**INFORMATION:**
========

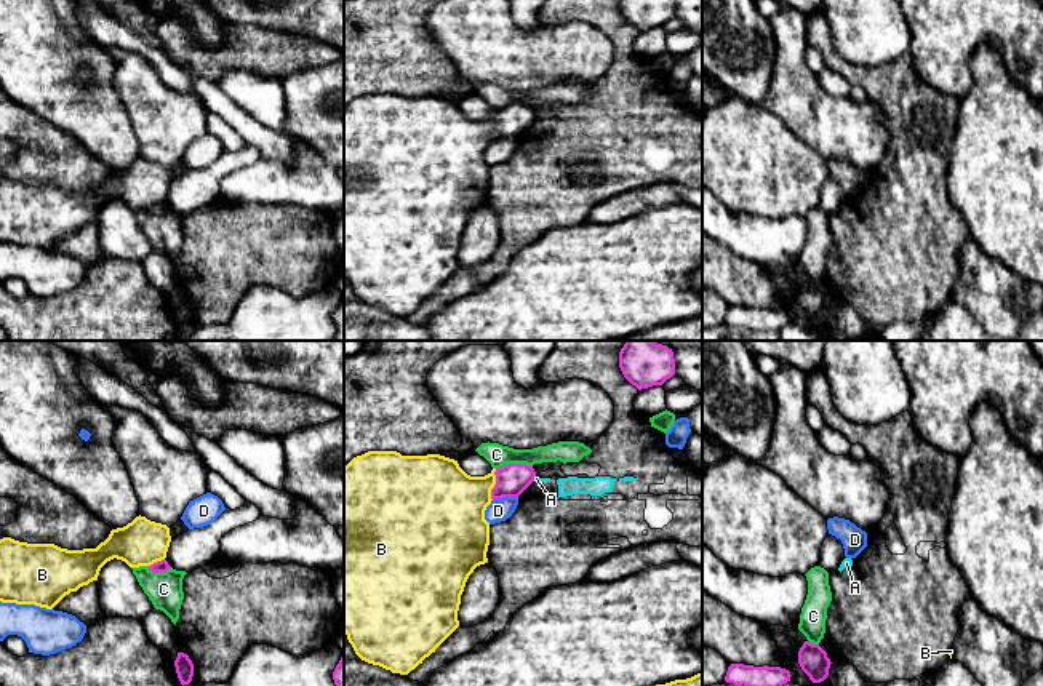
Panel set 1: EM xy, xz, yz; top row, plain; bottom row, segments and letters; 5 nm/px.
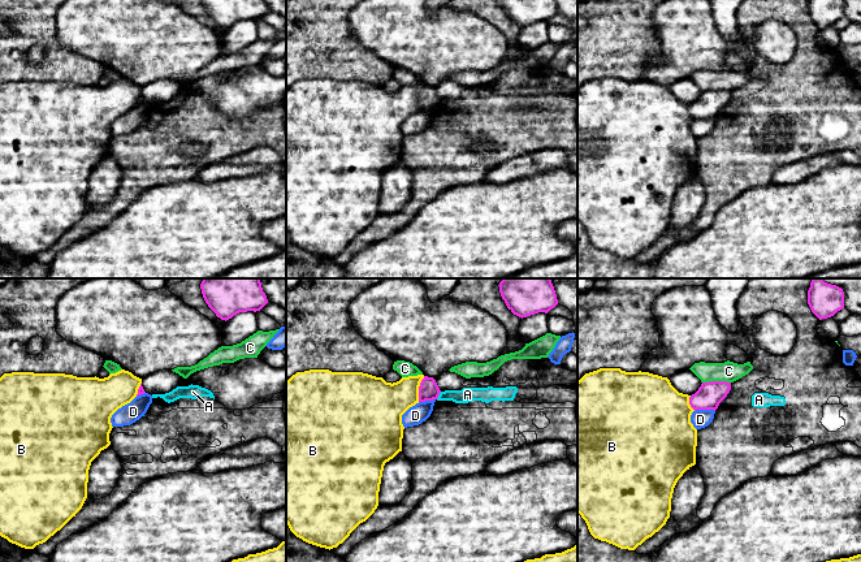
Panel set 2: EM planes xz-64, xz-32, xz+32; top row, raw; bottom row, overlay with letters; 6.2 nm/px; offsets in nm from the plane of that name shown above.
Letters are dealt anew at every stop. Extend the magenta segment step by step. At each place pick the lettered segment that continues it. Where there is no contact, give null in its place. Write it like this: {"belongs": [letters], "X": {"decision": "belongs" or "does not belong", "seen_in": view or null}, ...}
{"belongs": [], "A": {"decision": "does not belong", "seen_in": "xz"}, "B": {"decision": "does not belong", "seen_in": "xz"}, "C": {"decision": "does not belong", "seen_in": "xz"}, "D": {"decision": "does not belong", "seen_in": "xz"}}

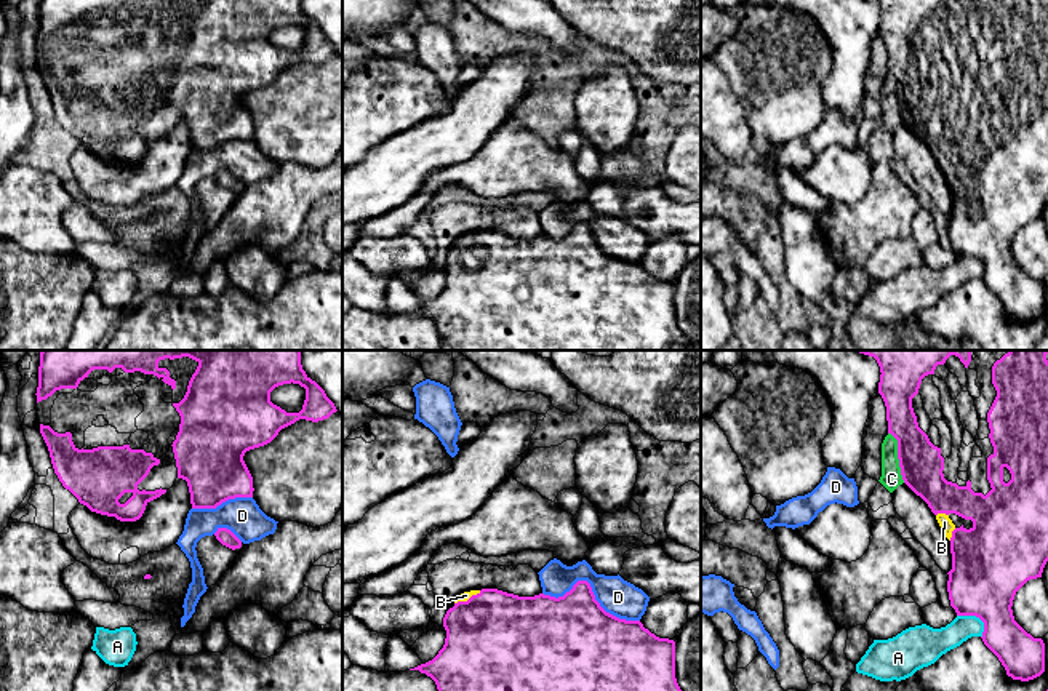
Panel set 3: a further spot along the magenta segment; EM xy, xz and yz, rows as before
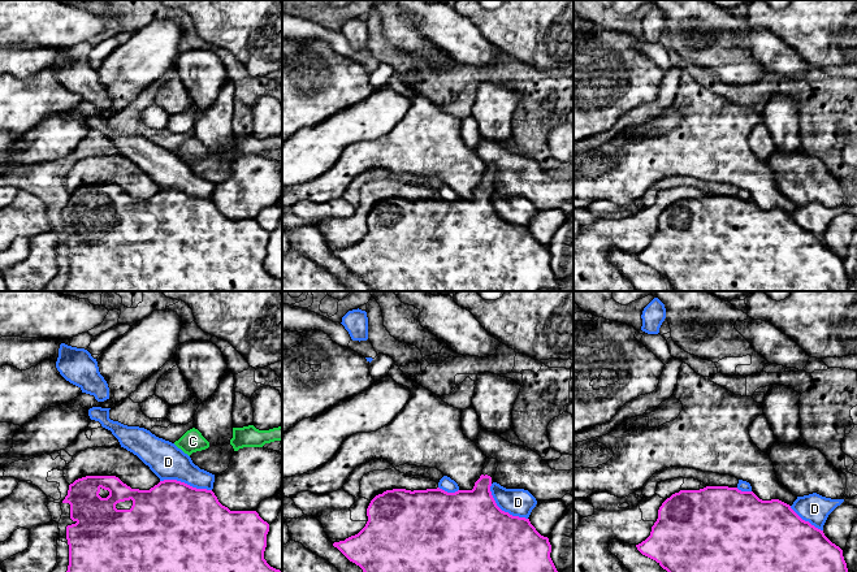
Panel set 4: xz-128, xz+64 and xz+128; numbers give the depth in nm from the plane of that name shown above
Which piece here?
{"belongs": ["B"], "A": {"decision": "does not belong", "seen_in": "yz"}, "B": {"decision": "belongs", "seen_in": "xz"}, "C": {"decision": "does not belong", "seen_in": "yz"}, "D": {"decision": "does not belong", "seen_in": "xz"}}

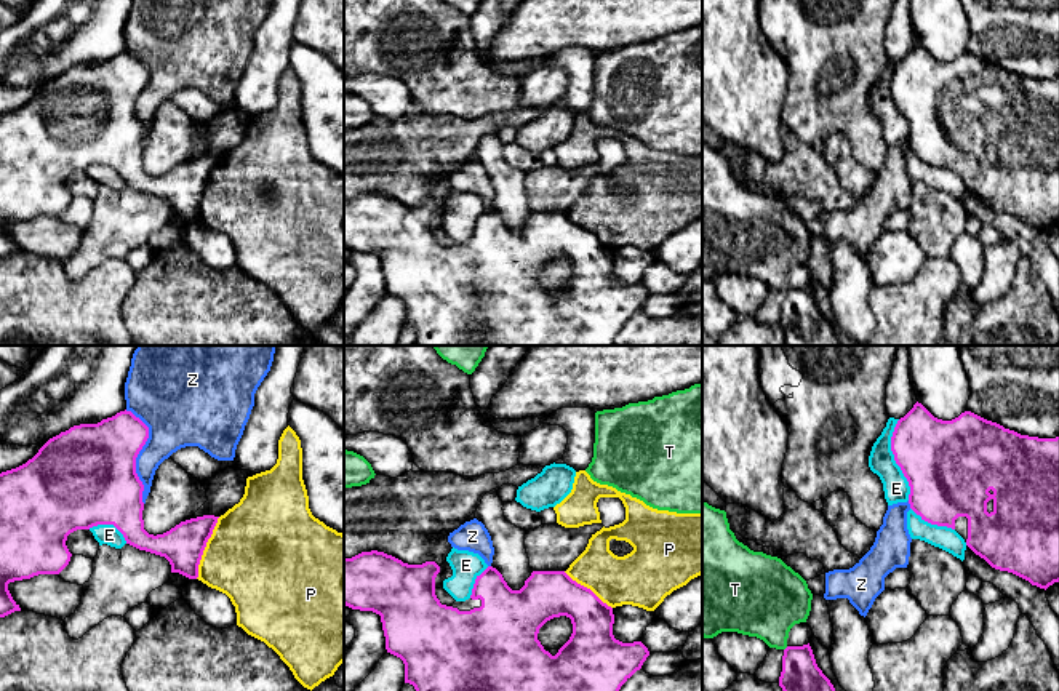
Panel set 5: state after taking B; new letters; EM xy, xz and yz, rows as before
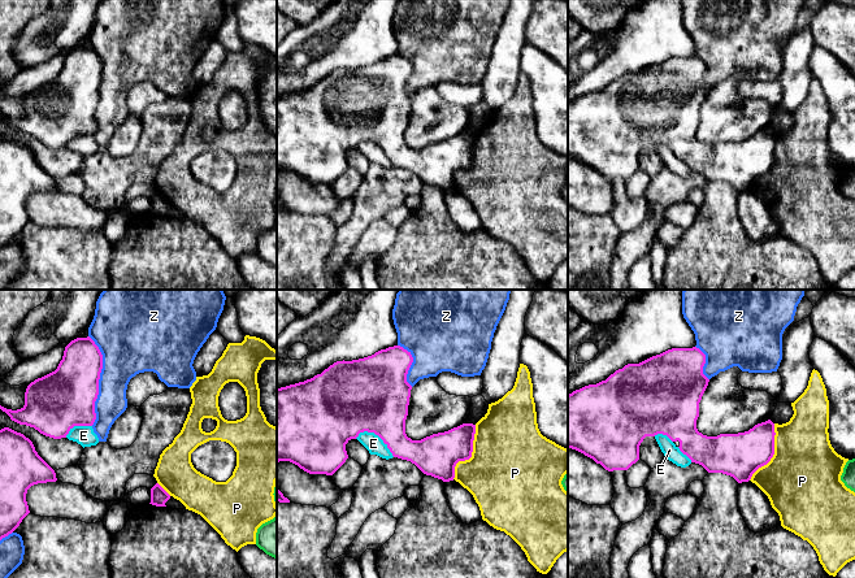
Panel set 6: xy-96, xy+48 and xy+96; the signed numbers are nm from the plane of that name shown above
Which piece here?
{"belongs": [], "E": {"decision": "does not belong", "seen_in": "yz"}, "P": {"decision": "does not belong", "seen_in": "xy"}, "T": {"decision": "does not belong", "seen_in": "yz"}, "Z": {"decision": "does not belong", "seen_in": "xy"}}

========

Write out exactly the lines of the material above, starting with the first and finishing with the line that contains "Panel set 2: EM", without pictures.

**RESULT:**
Panel set 1: EM xy, xz, yz; top row, plain; bottom row, segments and letters; 5 nm/px.
Panel set 2: EM planes xz-64, xz-32, xz+32; top row, raw; bottom row, overlay with letters; 6.2 nm/px; offsets in nm from the plane of that name shown above.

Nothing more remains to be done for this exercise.